Secondo le prime ricostruzioni degli investigatori, una lite provocata dai rumori dei lavori sarebbe alla base del gesto. È stata un’altra vicina a scoprire i corpi, dopo aver udito gli spari, e essersi avvicinata al piccolo cantiere, ubicato in via dei Grilli.

La donna ha poi accusato un malore, così come la moglie e madre delle vittime: entrambe, dopo aver dato l’allarme, sono state soccorse e portate in ospedale.

Sul posto sono accorsi Carabinieri e personale del 118, raggiunti poco dopo dal sostituto procuratore Christine von Borries, magistrato di turno.

A quanto risulta, Barna era in possesso di una pistola regolarmente denunciata.
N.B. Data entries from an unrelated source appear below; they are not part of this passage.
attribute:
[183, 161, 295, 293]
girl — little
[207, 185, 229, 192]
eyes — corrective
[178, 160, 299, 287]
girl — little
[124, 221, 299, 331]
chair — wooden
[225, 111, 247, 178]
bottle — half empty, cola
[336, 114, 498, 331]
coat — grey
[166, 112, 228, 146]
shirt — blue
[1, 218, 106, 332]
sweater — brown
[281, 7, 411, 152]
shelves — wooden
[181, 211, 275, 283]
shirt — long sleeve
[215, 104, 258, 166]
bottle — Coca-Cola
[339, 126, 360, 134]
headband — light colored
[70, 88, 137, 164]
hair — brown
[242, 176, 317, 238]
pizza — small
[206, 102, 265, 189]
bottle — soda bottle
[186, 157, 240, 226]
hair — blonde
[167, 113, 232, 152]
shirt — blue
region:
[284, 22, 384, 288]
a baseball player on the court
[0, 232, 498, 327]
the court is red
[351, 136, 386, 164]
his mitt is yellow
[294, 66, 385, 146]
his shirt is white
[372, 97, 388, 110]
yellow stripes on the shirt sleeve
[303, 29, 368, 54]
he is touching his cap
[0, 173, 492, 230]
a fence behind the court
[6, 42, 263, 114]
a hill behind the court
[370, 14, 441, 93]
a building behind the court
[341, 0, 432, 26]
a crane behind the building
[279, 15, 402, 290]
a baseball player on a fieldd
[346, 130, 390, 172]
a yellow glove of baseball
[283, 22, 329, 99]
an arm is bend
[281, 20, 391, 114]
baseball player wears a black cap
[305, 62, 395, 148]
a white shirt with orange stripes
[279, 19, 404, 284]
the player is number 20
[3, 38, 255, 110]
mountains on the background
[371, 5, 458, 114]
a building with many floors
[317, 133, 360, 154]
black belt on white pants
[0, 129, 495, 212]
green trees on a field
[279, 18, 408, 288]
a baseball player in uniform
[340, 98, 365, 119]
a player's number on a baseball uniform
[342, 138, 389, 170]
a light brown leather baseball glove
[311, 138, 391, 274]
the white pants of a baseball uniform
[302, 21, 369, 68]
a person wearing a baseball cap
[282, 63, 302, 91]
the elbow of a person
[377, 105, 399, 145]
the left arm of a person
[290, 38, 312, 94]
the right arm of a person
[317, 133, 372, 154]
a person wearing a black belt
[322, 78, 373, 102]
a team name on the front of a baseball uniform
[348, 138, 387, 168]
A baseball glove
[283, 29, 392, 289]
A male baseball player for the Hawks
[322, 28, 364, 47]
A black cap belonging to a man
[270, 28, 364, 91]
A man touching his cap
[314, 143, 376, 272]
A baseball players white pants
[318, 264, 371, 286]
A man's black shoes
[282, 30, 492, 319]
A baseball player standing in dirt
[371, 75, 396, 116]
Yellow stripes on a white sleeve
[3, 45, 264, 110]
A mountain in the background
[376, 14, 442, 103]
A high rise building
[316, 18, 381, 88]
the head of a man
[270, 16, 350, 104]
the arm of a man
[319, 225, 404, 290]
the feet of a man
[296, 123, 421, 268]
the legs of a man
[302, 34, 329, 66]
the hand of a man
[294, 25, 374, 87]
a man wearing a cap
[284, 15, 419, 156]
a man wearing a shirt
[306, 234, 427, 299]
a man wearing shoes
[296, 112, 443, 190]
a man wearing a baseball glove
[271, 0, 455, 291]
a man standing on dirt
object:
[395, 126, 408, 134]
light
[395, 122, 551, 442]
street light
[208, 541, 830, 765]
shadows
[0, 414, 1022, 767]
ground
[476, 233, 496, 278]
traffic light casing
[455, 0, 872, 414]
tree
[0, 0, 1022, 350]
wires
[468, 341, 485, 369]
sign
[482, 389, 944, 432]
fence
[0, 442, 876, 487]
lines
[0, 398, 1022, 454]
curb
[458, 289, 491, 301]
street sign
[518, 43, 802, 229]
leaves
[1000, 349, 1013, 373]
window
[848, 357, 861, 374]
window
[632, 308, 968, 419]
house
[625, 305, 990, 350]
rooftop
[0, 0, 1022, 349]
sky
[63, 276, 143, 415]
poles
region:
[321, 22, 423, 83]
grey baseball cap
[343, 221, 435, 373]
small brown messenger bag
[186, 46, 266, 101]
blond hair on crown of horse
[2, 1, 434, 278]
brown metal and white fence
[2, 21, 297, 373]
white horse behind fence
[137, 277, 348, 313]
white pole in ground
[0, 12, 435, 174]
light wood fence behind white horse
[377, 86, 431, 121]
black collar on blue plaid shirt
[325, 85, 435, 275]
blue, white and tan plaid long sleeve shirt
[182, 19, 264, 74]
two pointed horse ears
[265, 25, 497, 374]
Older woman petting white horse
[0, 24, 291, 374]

Il pm Christine von Borries ha delegato i carabinieri per le indagini. Alcuni conoscenti delle vittime hanno fatto riferimento a liti già avvenute in precedenza per i lavori di ristrutturazione, nonchè a minacce con la pistola da parte di Barna.

Il pm ha fatto sapere che familiari e conoscenti delle vittime verranno ascoltati in merito a quest’eventualità. Al momento però all’Arma non risultano denunce o segnalazioni in questo senso. Sono sotto sequestro, al momento, il cantiere e la casa dove è avvenuto il fatto, per gli accertamenti del medico legale.